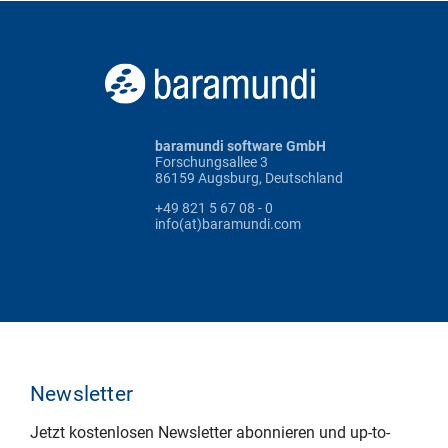
baramundi software GmbH
Forschungsallee 3
86159 Augsburg, Deutschland
+49 821 5 67 08 - 0
info(at)baramundi.com
Newsletter
Jetzt kostenlosen Newsletter abonnieren und up-to-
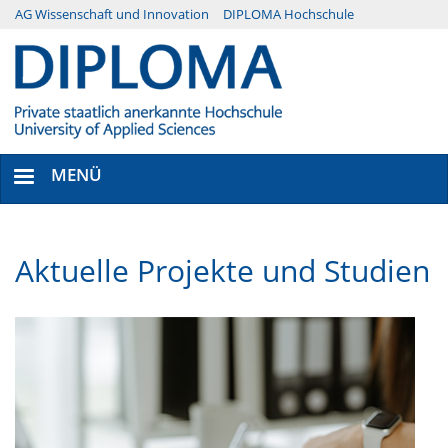
Direkt
AG Wissenschaft und Innovation
DIPLOMA Hochschule
Menü
zum
Inhalt
Secondary
MENÜ
Aktuelle Projekte und Studien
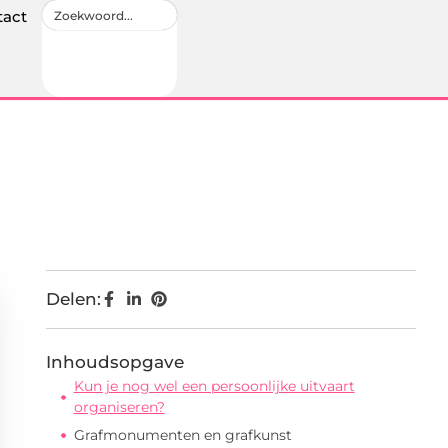
tact
Delen:
Inhoudsopgave
Kun je nog wel een persoonlijke uitvaart
organiseren?
Grafmonumenten en grafkunst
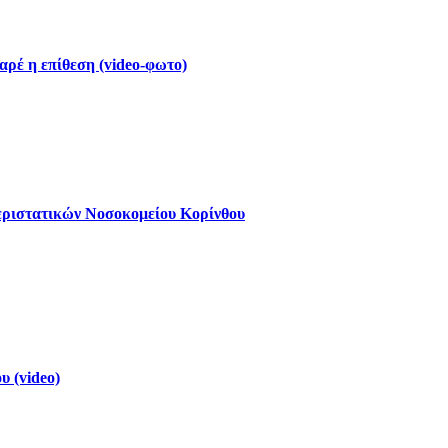
ρέ η επίθεση (video-φωτο)
εριστατικών Νοσοκομείου Κορίνθου
 (video)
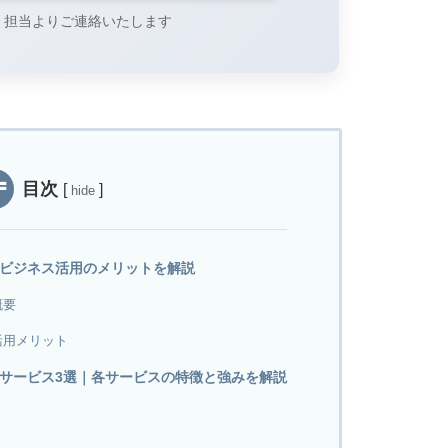
、担当よりご連絡いたします
目次
[
]
hide
？ビジネス活用のメリットを解説
概要
活用メリット
Iサービス3選｜各サービスの特徴と強みを解説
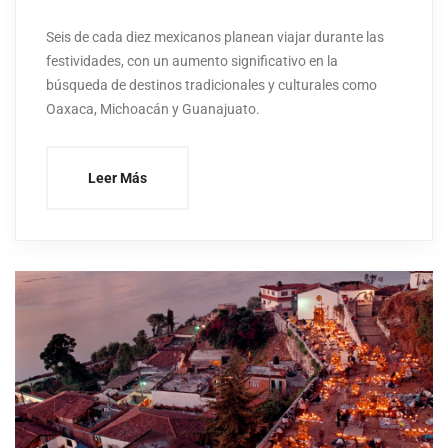
Seis de cada diez mexicanos planean viajar durante las
festividades, con un aumento significativo en la
búsqueda de destinos tradicionales y culturales como
Oaxaca, Michoacán y Guanajuato.
Leer Más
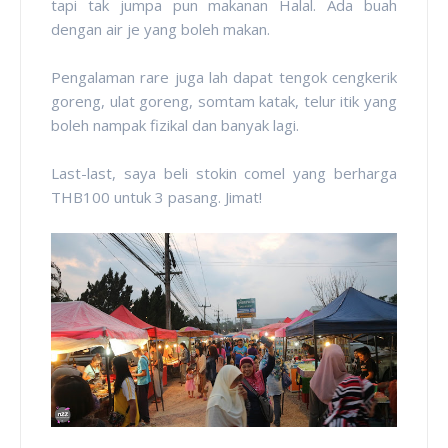
tapi tak jumpa pun makanan Halal. Ada buah
dengan air je yang boleh makan.
Pengalaman rare juga lah dapat tengok cengkerik
goreng, ulat goreng, somtam katak, telur itik yang
boleh nampak fizikal dan banyak lagi.
Last-last, saya beli stokin comel yang berharga
THB100 untuk 3 pasang. Jimat!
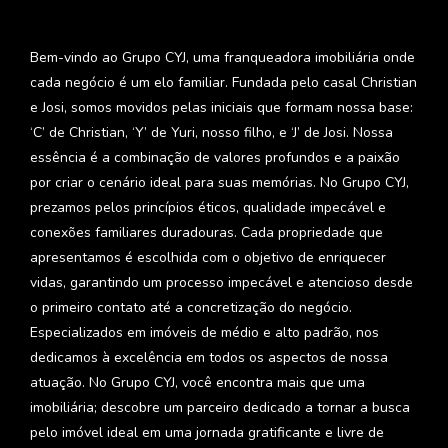
Bem-vindo ao Grupo CYJ, uma franqueadora imobiliária onde
cada negócio é um elo familiar. Fundada pelo casal Christian
e Josi, somos movidos pelas iniciais que formam nossa base:
‘C’ de Christian, ‘Y’ de Yuri, nosso filho, e ‘J’ de Josi. Nossa
essência é a combinação de valores profundos e a paixão
por criar o cenário ideal para suas memórias. No Grupo CYJ,
prezamos pelos princípios éticos, qualidade impecável e
conexões familiares duradouras. Cada propriedade que
apresentamos é escolhida com o objetivo de enriquecer
vidas, garantindo um processo impecável e atencioso desde
o primeiro contato até a concretização do negócio.
Especializados em imóveis de médio e alto padrão, nos
dedicamos à excelência em todos os aspectos de nossa
atuação. No Grupo CYJ, você encontra mais que uma
imobiliária; descobre um parceiro dedicado a tornar a busca
pelo imóvel ideal em uma jornada gratificante e livre de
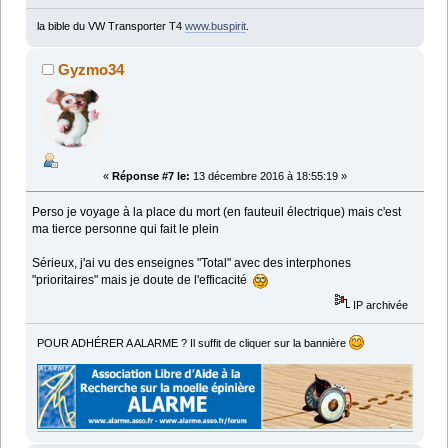
la bible du VW Transporter T4
www.buspirit
.
Gyzmo34
«
Réponse #7 le:
13 décembre 2016 à 18:55:19 »
Perso je voyage à la place du mort (en fauteuil électrique) mais c'est
ma tierce personne qui fait le plein
Sérieux, j'ai vu des enseignes "Total" avec des interphones
"prioritaires" mais je doute de l'efficacité
IP archivée
POUR ADHÉRER A ALARME ? Il suffit de cliquer sur la bannière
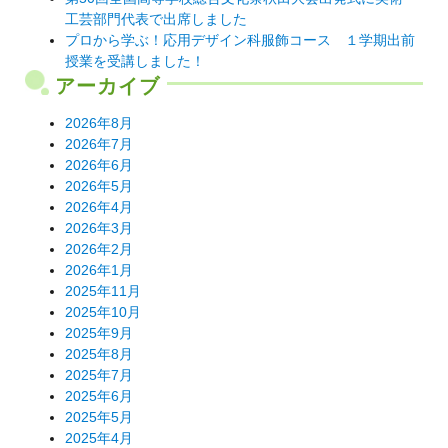
工芸部門代表で出席しました
プロから学ぶ！応用デザイン科服飾コース １学期出前
授業を受講しました！
アーカイブ
2026年8月
2026年7月
2026年6月
2026年5月
2026年4月
2026年3月
2026年2月
2026年1月
2025年11月
2025年10月
2025年9月
2025年8月
2025年7月
2025年6月
2025年5月
2025年4月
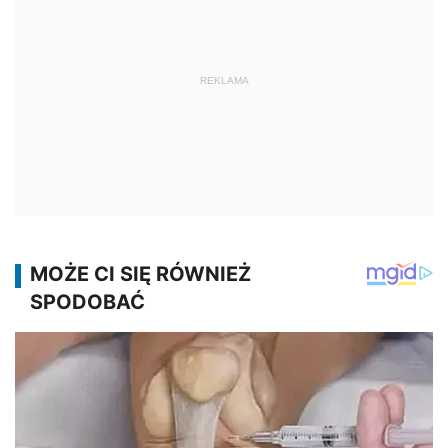
REKLAMA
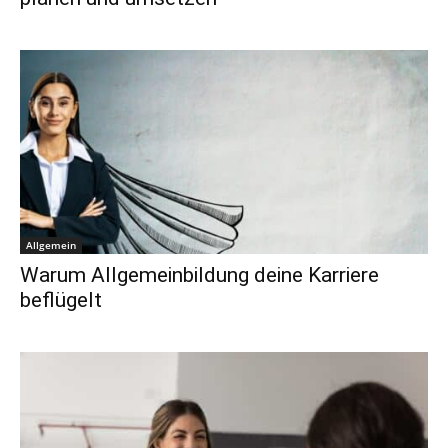
Allgemein
Warum Allgemeinbildung deine Karriere
beflügelt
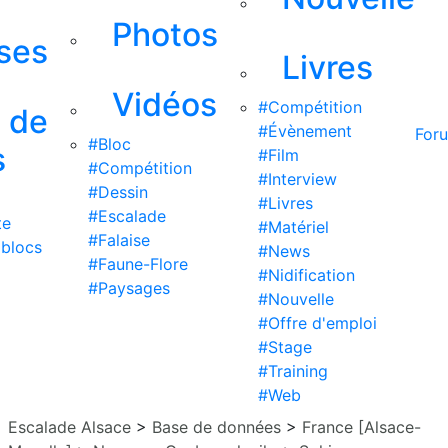
Photos
ises
Livres
Vidéos
#Compétition
s de
#Évènement
For
#Bloc
s
#Film
#Compétition
#Interview
#Dessin
#Livres
#Escalade
te
#Matériel
#Falaise
 blocs
#News
#Faune-Flore
#Nidification
#Paysages
#Nouvelle
#Offre d'emploi
#Stage
#Training
#Web
Escalade Alsace
>
Base de données
>
France [Alsace-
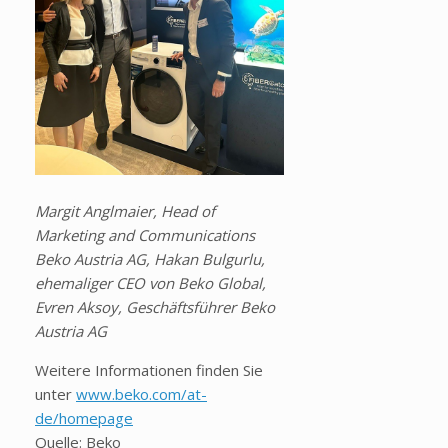
Margit Anglmaier, Head of
Marketing and Communications
Beko Austria AG, Hakan Bulgurlu,
ehemaliger CEO von Beko Global,
Evren Aksoy, Geschäftsführer Beko
Austria AG
Weitere Informationen finden Sie
unter
www.beko.com/at-
de/homepage
Quelle: Beko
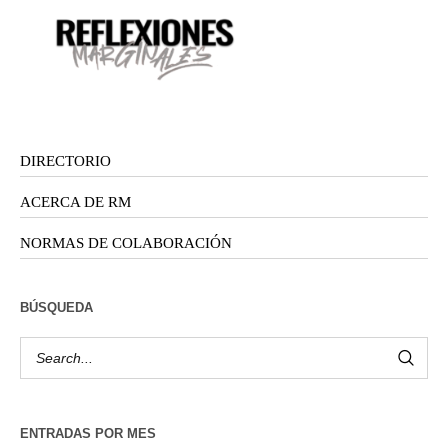
DIRECTORIO
ACERCA DE RM
NORMAS DE COLABORACIÓN
BÚSQUEDA
ENTRADAS POR MES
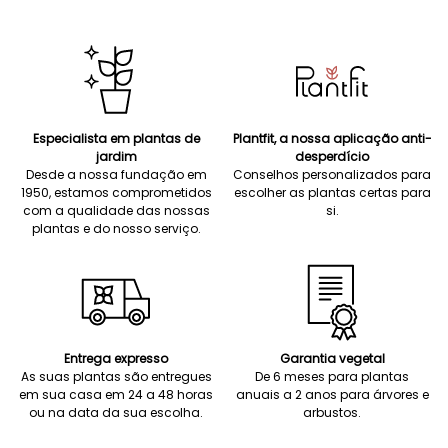
Especialista em plantas de
Plantfit, a nossa aplicação anti-
jardim
desperdício
Desde a nossa fundação em
Conselhos personalizados para
1950, estamos comprometidos
escolher as plantas certas para
com a qualidade das nossas
si.
plantas e do nosso serviço.
Entrega expresso
Garantia vegetal
As suas plantas são entregues
De 6 meses para plantas
em sua casa em 24 a 48 horas
anuais a 2 anos para árvores e
ou na data da sua escolha.
arbustos.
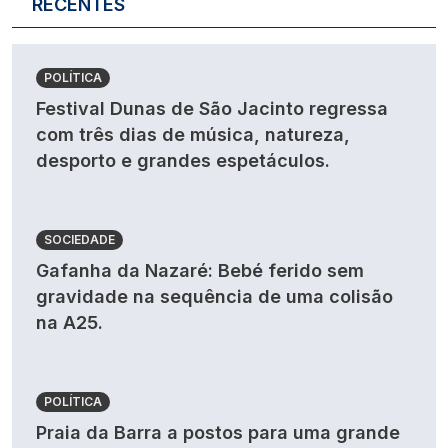
RECENTES
POLÍTICA
Festival Dunas de São Jacinto regressa
com três dias de música, natureza,
desporto e grandes espetáculos.
SOCIEDADE
Gafanha da Nazaré: Bebé ferido sem
gravidade na sequência de uma colisão
na A25.
POLÍTICA
Praia da Barra a postos para uma grande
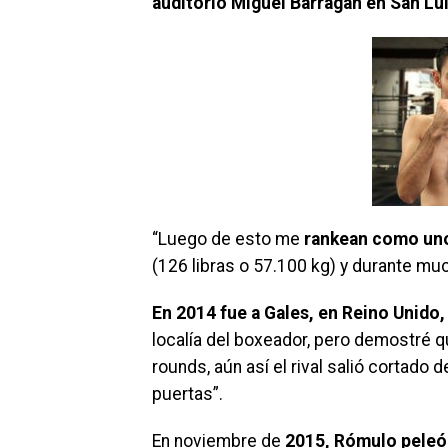
auditorio Miguel Barragán en San Lu
“Luego de esto me
rankean como uno
(126 libras o 57.100 kg) y durante mu
En 2014 fue a Gales, en Reino Unido,
localía del boxeador, pero demostré qu
rounds, aún así el rival salió cortado d
puertas”.
En noviembre de
2015, Rómulo peleó 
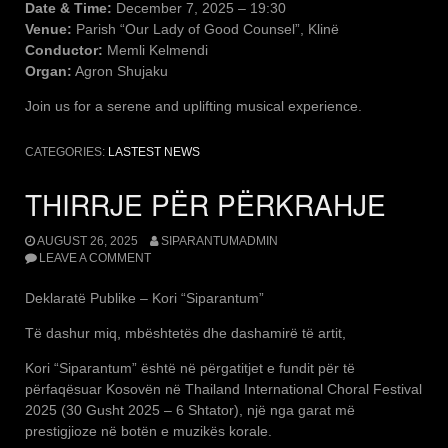
Date & Time:
December 7, 2025 – 19:30
Venue:
Parish “Our Lady of Good Counsel”, Klinë
Conductor:
Memli Kelmendi
Organ:
Agron Shujaku
Join us for a serene and uplifting musical experience.
CATEGORIES:
LASTEST NEWS
THIRRJE PËR PËRKRAHJE
AUGUST 26, 2025
SIPARANTUMADMIN
LEAVE A COMMENT
Deklaratë Publike – Kori “Siparantum”
Të dashur miq, mbështetës dhe dashamirë të artit,
Kori “Siparantum” është në përgatitjet e fundit për të
përfaqësuar Kosovën në Thailand International Choral Festival
2025 (30 Gusht 2025 – 6 Shtator), një nga garat më
prestigjioze në botën e muzikës korale.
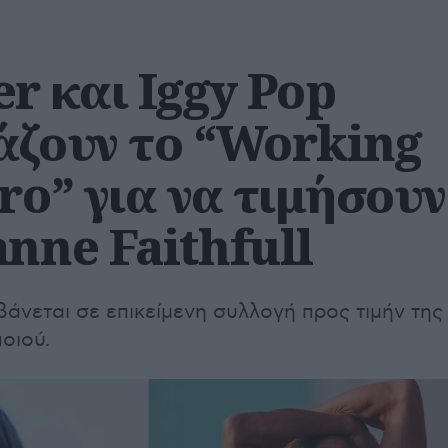
r και Iggy Pop
άζουν το “Working
ro” για να τιμήσουν
nne Faithfull
άνεται σε επικείμενη συλλογή προς τιμήν της
οιού.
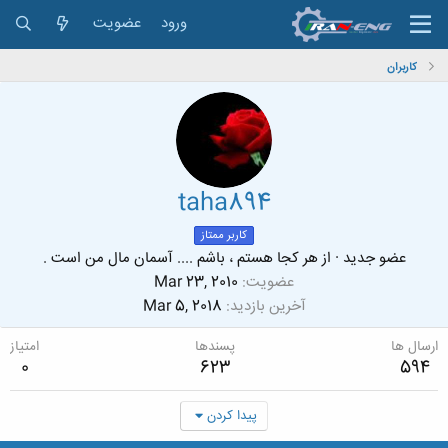
ورود
عضویت
کاربران
taha894
کاربر ممتاز
عضو جدید
·
از
هر کجا هستم ، باشم .... آسمان مال من است .
عضویت
Mar 23, 2010
آخرین بازدید
Mar 5, 2018
ارسال ها
پسندها
امتیاز
0
623
594
پیدا کردن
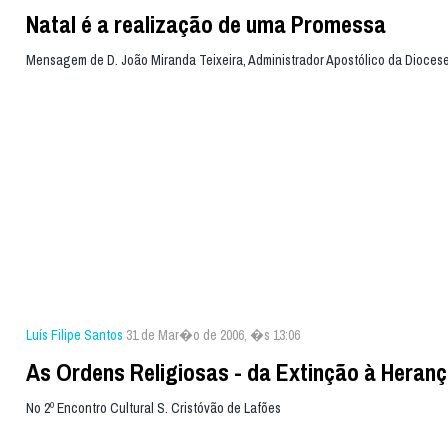
Natal é a realização de uma Promessa
Mensagem de D. João Miranda Teixeira, Administrador Apostólico da Diocese
Luís Filipe Santos
31 de Mar�o de 2006, �s 13:06
As Ordens Religiosas - da Extinção à Heran
No 2º Encontro Cultural S. Cristóvão de Lafões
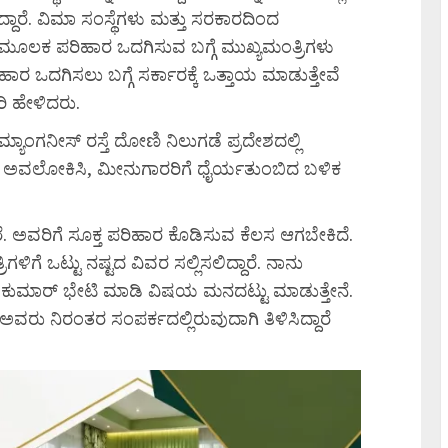
ರೆ. ವಿಮಾ ಸಂಸ್ಥೆಗಳು ಮತ್ತು ಸರಕಾರದಿಂದ
 ಮೂಲಕ ಪರಿಹಾರ ಒದಗಿಸುವ ಬಗ್ಗೆ ಮುಖ್ಯಮಂತ್ರಿಗಳು
ಒದಗಿಸಲು ಬಗ್ಗೆ ಸರ್ಕಾರಕ್ಕೆ ಒತ್ತಾಯ ಮಾಡುತ್ತೇವೆ
ಿ ಹೇಳಿದರು.
ಗನೀಸ್ ರಸ್ತೆ ದೋಣಿ ನಿಲುಗಡೆ ಪ್ರದೇಶದಲ್ಲಿ
ಸ್ಥಿತಿ ಅವಲೋಕಿಸಿ, ಮೀನುಗಾರರಿಗೆ ಧೈರ್ಯತುಂಬಿದ ಬಳಿಕ
. ಅವರಿಗೆ ಸೂಕ್ತ ಪರಿಹಾರ ಕೊಡಿಸುವ ಕೆಲಸ ಆಗಬೇಕಿದೆ.
ಿಗೆ ಒಟ್ಟು ನಷ್ಟದ ವಿವರ ಸಲ್ಲಿಸಲಿದ್ದಾರೆ. ನಾನು
ೆ ಶಿವಕುಮಾರ್ ಭೇಟಿ ಮಾಡಿ ವಿಷಯ ಮನದಟ್ಟು ಮಾಡುತ್ತೇನೆ.
ವರು ನಿರಂತರ ಸಂಪರ್ಕದಲ್ಲಿರುವುದಾಗಿ ತಿಳಿಸಿದ್ದಾರೆ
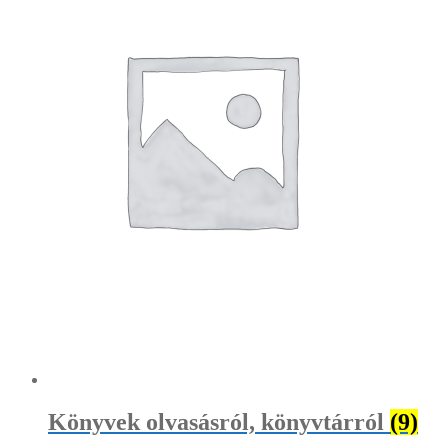
Könyvek olvasásról, könyvtárról
(9)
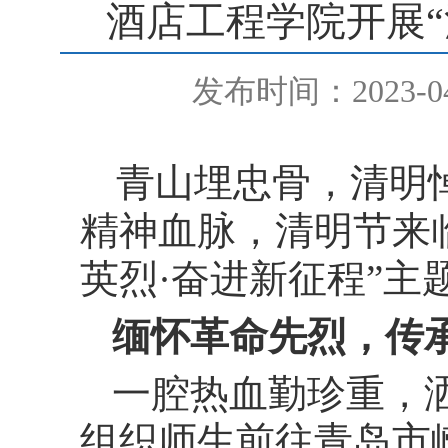
酒店工程学院开展“
发布时间：2023-04
青山埋忠骨，清明
精神血脉，清明节来
英烈·奋进新征程”主
缅怀革命先烈，传
一腔热血勤珍重，
组织师生
前往青岛市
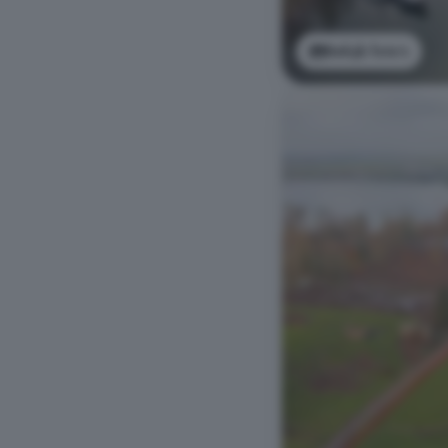
Bekijk foto's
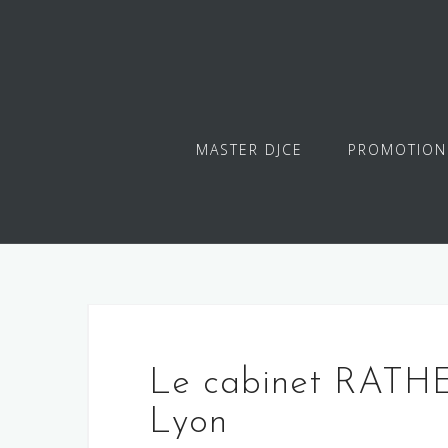
Skip
to
content
MASTER DJCE
PROMOTION
Le cabinet RATHE
Lyon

**What you need to do:**
Search the records for the word "como". Copy every line that has it.

**Response to this exercise:**
búsqueda de destinos tradicionales y culturales como
rankean como uno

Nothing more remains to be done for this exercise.